Please help with this

Another tutor, Tom, answered using polar substitution and then I added an answer that used spherical substitution and differentiated inside the integral. My answer involves some advanced proofs. Let me try Tom's method and give some explanation to help you follow.
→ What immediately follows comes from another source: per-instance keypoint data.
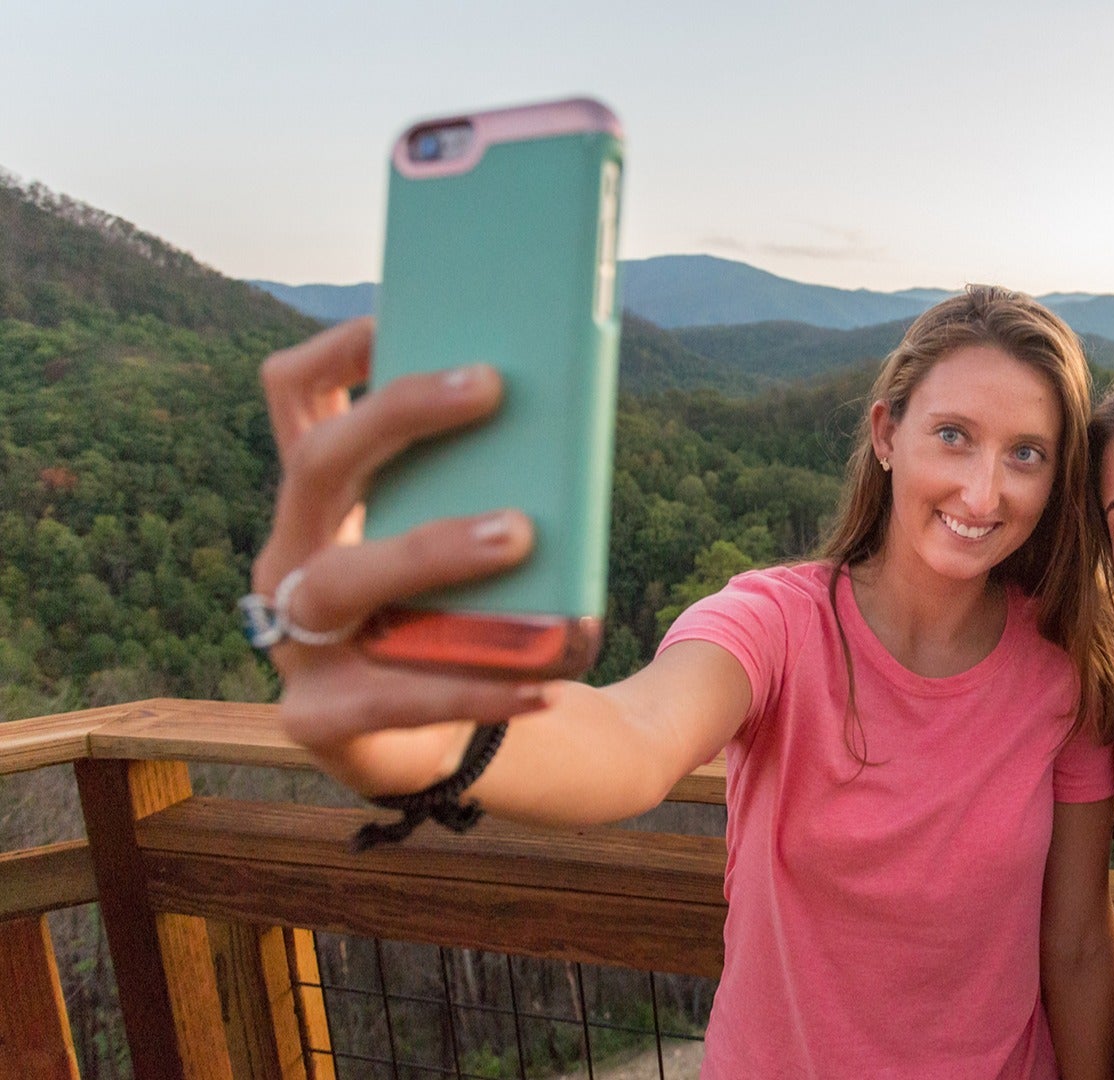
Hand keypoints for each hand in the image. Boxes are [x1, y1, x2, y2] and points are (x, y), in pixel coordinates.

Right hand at [252, 318, 546, 765]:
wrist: (423, 746)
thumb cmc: (449, 619)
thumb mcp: (459, 546)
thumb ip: (483, 490)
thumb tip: (563, 414)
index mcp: (320, 505)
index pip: (295, 398)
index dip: (336, 351)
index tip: (398, 314)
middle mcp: (288, 559)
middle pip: (318, 465)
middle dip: (399, 414)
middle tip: (493, 386)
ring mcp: (292, 641)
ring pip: (343, 576)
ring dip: (432, 546)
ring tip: (522, 532)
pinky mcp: (319, 719)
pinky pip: (397, 697)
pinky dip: (476, 688)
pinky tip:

There is a proof, a bit involved involving cross products and scalar products of vectors which concludes

For a surface z=f(x,y), surface area over region R in xy plane

is SA=∫∫√(f_x²+f_y²+1)dxdy integrated with limits defining R

computing

SA=∫∫√(([x²+y²]/[5-x²-y²])+1)dxdy over the circle x²+y²+=1

the circle projected up is the cylinder

note the the squaring of f_x and f_y removes the square root in the denominator

make 1=5-x²-y²/5-x²-y²

then SA=∫∫√[5/(5-x²-y²]dxdy over the circle x²+y²+=1

to convert dxdy=dA to a polar dA

there is a simple proof ,,,,dA=r*drdθ

where as usual for polar substitution ,,,r²=x²+y²,,,,x=rcosθ,,,,y=rsinθ

now SA = ∫∫√[5/(5-r²)]r*drdθ,,,where the region in r,θ plane is r from 0 to 1, θ from 0 to 2π

SA=2π((-√5)/2)*2*(5-r²)^1/2 where r limits are r=0 to r =1,,,,need-1/2 since -2r is differential of -r²

need 2 since integratlon raised power to 1/2 must divide by 1/2

see integration with respect to θ was computed first with limits 0 to 2π

SA=same answer as given by Tom